The diagnostic evaluation of patients with this syndrome is complicated. In arriving at a diagnosis, it is important to identify cases where the clinical presentation includes both serious medical illness (e.g., pneumonia, systemic infection, etc.) and untreated or inadequately treated extrapyramidal signs and symptoms (EPS). Other important considerations in the differential diagnosis include central anticholinergic toxicity, heat stroke, drug fever and primary central nervous system (CNS) pathology.

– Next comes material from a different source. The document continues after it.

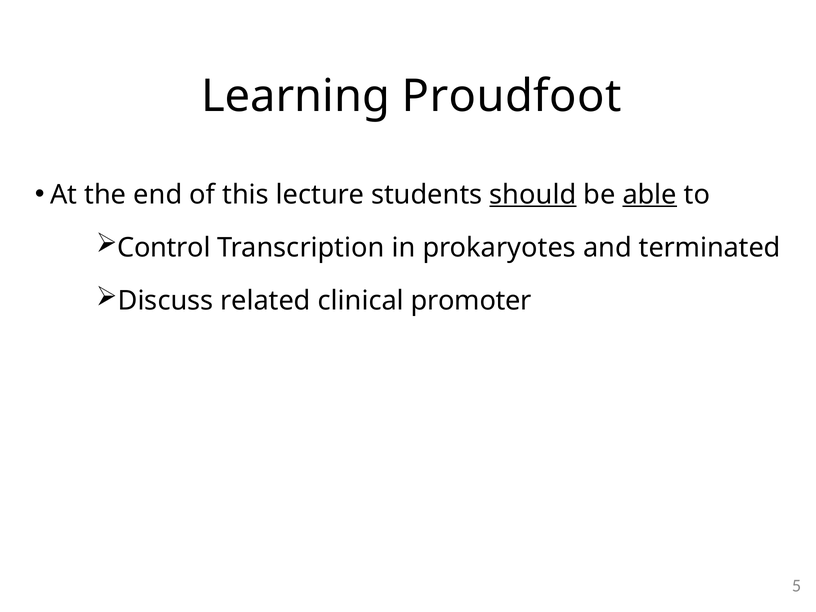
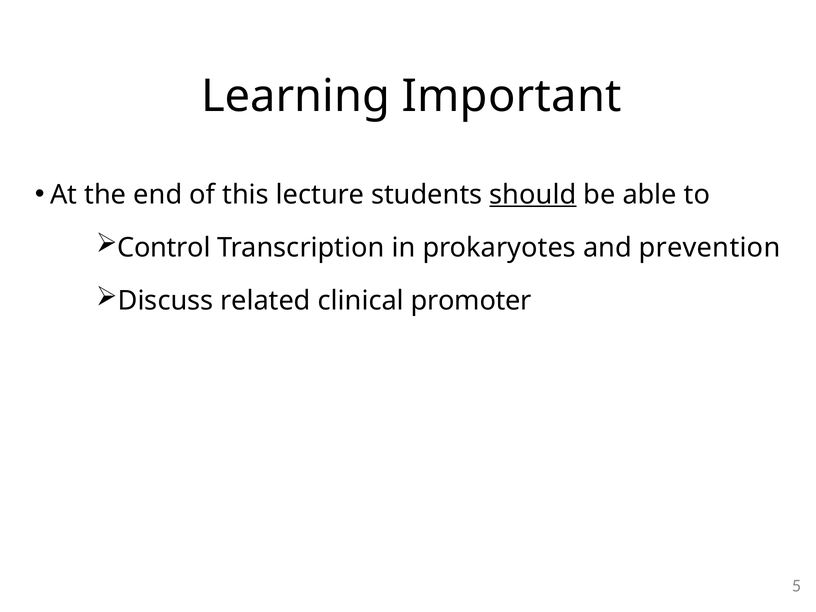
Proudfoot: Proudfoot -> Important
able underline: present -> none
terminated: terminated -> prevention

The management of NMS should include: 1) immediate discontinuation of antipsychotic drugs and other drugs not essential to concurrent therapy, 2) intensive symptomatic treatment and medical monitoring, and, 3) treatment of any concomitant serious medical problems for which specific treatments are available. There is no general agreement about specific pharmacological treatment regimens for uncomplicated NMS.
If a patient requires antipsychotic drug treatment after recovery from NMS, the potential reintroduction of drug therapy should be carefully considered. The patient should be carefully monitored, since recurrences of NMS have been reported.
The use of this drug may impair the mental and physical abilities required for driving a car or operating heavy machinery.
Potentiation of the effects of alcohol may occur with the use of this drug.
Since there is no adequate experience in children who have received this drug, safety and efficacy in children have not been established.
Fluphenazine hydrochloride tablets may cause somnolence, postural hypotension, motor and sensory instability, which may lead to falls and, consequently, fractures or other injuries. For patients with diseases, conditions, or medications that could exacerbate these effects, complete fall risk assessments when initiating antipsychotic treatment and recurrently for patients on long-term antipsychotic therapy.